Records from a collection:
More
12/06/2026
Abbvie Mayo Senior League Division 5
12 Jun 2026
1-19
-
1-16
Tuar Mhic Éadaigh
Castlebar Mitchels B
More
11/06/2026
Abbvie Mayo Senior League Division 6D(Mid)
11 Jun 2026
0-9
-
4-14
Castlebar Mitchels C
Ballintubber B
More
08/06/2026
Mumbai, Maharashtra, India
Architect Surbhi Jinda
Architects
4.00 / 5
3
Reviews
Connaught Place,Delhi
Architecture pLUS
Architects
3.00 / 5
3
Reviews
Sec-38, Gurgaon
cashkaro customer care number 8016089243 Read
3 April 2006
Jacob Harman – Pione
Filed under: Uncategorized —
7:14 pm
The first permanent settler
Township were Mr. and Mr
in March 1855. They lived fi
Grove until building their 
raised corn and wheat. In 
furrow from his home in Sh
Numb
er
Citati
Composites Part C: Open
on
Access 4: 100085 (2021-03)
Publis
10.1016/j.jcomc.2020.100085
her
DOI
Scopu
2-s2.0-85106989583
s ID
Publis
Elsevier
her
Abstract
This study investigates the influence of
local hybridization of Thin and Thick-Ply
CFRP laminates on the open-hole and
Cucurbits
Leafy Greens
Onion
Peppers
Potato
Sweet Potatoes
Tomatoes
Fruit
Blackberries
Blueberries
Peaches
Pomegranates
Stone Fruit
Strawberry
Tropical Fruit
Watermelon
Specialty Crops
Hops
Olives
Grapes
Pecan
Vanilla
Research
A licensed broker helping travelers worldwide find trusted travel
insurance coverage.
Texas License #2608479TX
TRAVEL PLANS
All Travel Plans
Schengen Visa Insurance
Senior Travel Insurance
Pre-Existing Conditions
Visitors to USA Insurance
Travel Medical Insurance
==
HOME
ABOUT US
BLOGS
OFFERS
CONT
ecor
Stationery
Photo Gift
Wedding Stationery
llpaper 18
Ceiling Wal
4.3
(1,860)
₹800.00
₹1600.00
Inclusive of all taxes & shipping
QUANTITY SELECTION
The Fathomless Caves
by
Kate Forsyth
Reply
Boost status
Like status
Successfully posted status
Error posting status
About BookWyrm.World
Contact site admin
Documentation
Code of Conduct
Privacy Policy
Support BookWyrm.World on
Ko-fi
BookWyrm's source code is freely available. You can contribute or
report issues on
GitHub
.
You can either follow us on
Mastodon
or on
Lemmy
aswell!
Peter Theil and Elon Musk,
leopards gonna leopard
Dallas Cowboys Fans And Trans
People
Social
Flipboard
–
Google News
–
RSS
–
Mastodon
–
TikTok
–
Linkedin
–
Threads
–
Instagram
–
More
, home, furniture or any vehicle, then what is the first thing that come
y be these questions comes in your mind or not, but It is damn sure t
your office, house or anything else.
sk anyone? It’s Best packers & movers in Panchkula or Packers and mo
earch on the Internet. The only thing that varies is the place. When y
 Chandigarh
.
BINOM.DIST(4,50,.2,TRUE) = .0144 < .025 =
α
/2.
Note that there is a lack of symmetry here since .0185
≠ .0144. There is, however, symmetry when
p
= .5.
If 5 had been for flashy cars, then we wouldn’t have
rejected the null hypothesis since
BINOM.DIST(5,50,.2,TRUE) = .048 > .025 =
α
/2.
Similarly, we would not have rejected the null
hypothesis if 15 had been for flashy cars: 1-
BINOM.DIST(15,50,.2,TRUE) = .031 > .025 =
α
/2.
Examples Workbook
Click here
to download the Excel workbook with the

__Exercise aim__:
The word to look for is "Senior"; copy out every line of the entries that holds it.

__Reply__:
Abbvie Mayo Senior League Division 5
Abbvie Mayo Senior League Division 6D(Mid)
Senior Travel Insurance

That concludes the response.